Secretary of Agriculture Tom Vilsack has already gone on the record saying that there is no additional regulatory fix for COOL that would both be consistent with U.S. law and satisfy the WTO. The USDA has already modified the law in response to the initial suit, but the WTO has now rejected the modified version.

Rep. Michael Conaway (R-TX), chairman of the House Agriculture Committee, apparently far more concerned with agricultural exports than public safety, is calling for the immediate repeal of the law. Supporters of the repeal say that COOL was more about marketing than about food safety and was clearly a barrier to trade.
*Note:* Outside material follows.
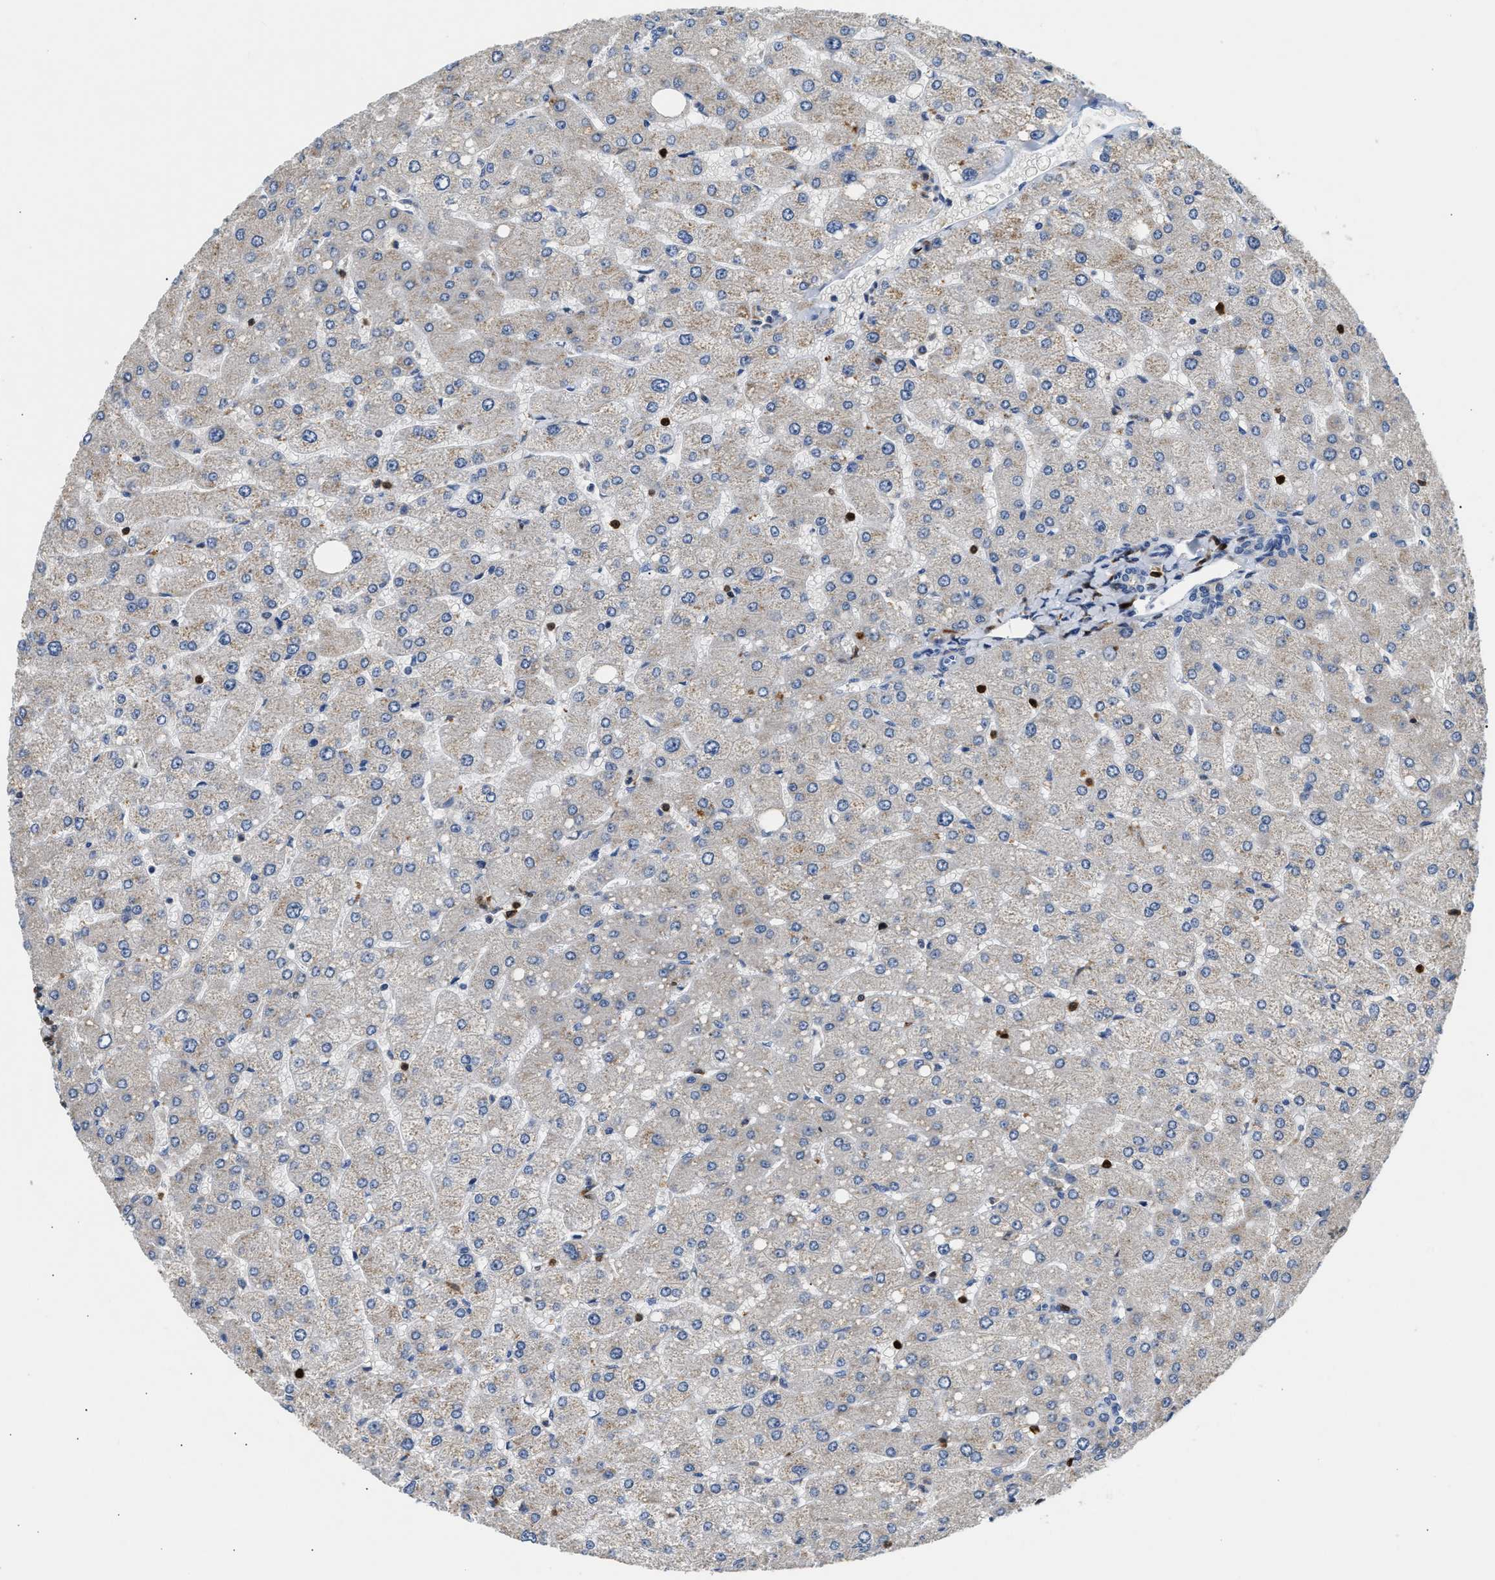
{"staining": {"intensity": "negative", "quantity": "none", "location": "none"}, "tissue": "liver", "cell_type": "Cholangiocytes", "image_type": "normal", "snomed": [{"axis": "morphology", "description": "Normal tissue, NOS"}, {"axis": "topography", "description": "Liver"}], "caption": "IHC of unremarkable liver displays no positivity in cholangiocytes. (Stains: DAB (3,3'-diaminobenzidine) immunohistochemistry with hematoxylin counter stain, Microscopy: brightfield microscopy at high magnification).", "gene": "SLIT2", "patient": {"sex": "male", "age": 55}}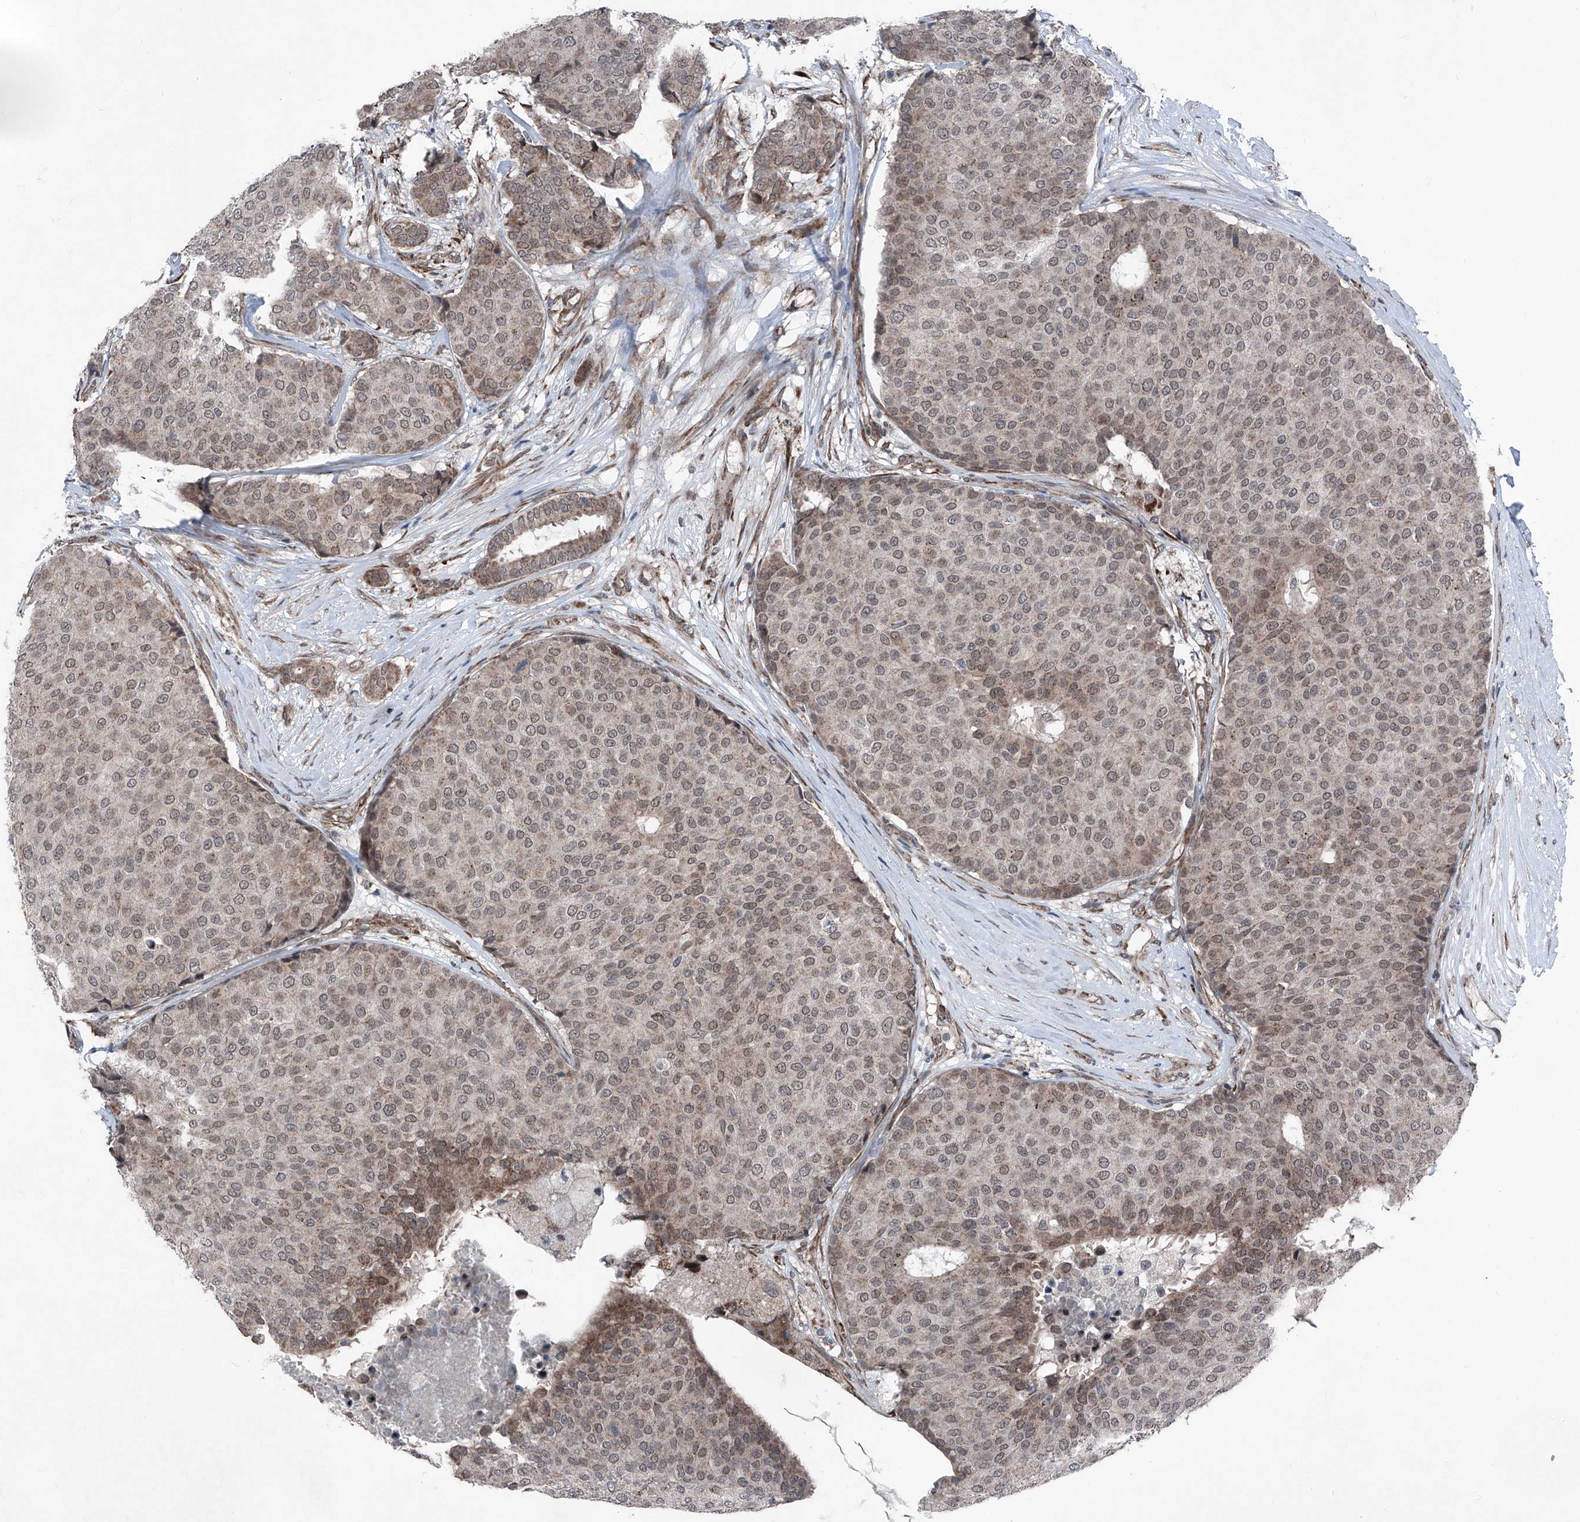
{"staining": {"intensity": "moderate", "quantity": ">75%", "location": "cytoplasmic/membranous,nuclear"}, "tissue": "breast cancer", "cell_type": "Tumor cells", "image_type": "cancer", "snomed": [{"axis": "morphology", "description": "Duct carcinoma"}, {"axis": "topography", "description": "Breast"}], "caption": "A photomicrograph showing moderate cytoplasmic/membranous and nuclear positivity in about >75% of tumor cells in breast intraductal carcinoma, as visualized by brown immunohistochemical staining.", "gene": "COA7", "patient": {"sex": "female", "age": 75}}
But a number legislators including Senator Jon Tester, a cattle farmer himself, and representatives Rosa de Lauro and Peter DeFazio were at a press event today, along with the Center for Food Safety, Food and Water Watch, and Consumers Union to strenuously disagree with that assessment.

At root is the idea, perpetrated by free trade supporters, that these trade agreements could not undermine US legal protections, which was clearly contradicted by today’s action.

This was not the first example either. Mexican trucks and drivers are not as carefully inspected, licensed or regulated as they are here in the US. Out of concern for safety on American roads, a law was passed banning Mexican trucks. This led to punitive tariffs on American exports. Today Mexican trucks are traveling American roads under a limited pilot program.

Of course, the elephant in the room, throughout all of this is the Trans-Pacific Partnership (TPP), for which President Obama is asking fast track approval. That means Congress cannot modify or amend the agreement at all; they can simply vote yes or no.

He’s betting that they won’t vote against it because there is so much money at stake, for corporations and investors.

But the point that was clearly made by Representative DeFazio was that consumer protections regarding things like public safety, labor and the environment will be far weaker under TPP than they were under NAFTA. While NAFTA’s ISDS process allows governments to bring suit against one another if they feel that certain laws are unfairly restricting trade, TPP will allow any company to bring suit for the same reason.

The fact that literally hundreds of corporations gave input to the secret agreement has made many people uncomfortable. The contents are still being kept secret and anybody leaking them can go to jail. Michael Wesser of Politico viewed the agreement, as a “cleared advisor,” and while he can’t tell us what it said, “I can tell you that Elizabeth Warren is right about her criticism of the trade deal. We should be very concerned about what's hidden in this trade deal.”

Piecing together what we know, this sounds a lot like a race to the bottom, where a company trying to enter the market with a lower cost product, can claim that US regulations are raising his costs and is now able to sue. The rulings are made by secret tribunal and cannot be appealed. The words “greediest common denominator” come to mind.

While Elizabeth Warren has come out swinging against the measure, Hillary Clinton is more measured in her response. Still, according to her spokesman, Nick Merrill, “She will be watching closely to see what is being done to crack down on currency manipulation, improve labor rights, protect the environment and health, promote transparency and open new opportunities for our small businesses to export overseas. As she warned in her book Hard Choices, we shouldn’t be giving special rights to corporations at the expense of workers and consumers.”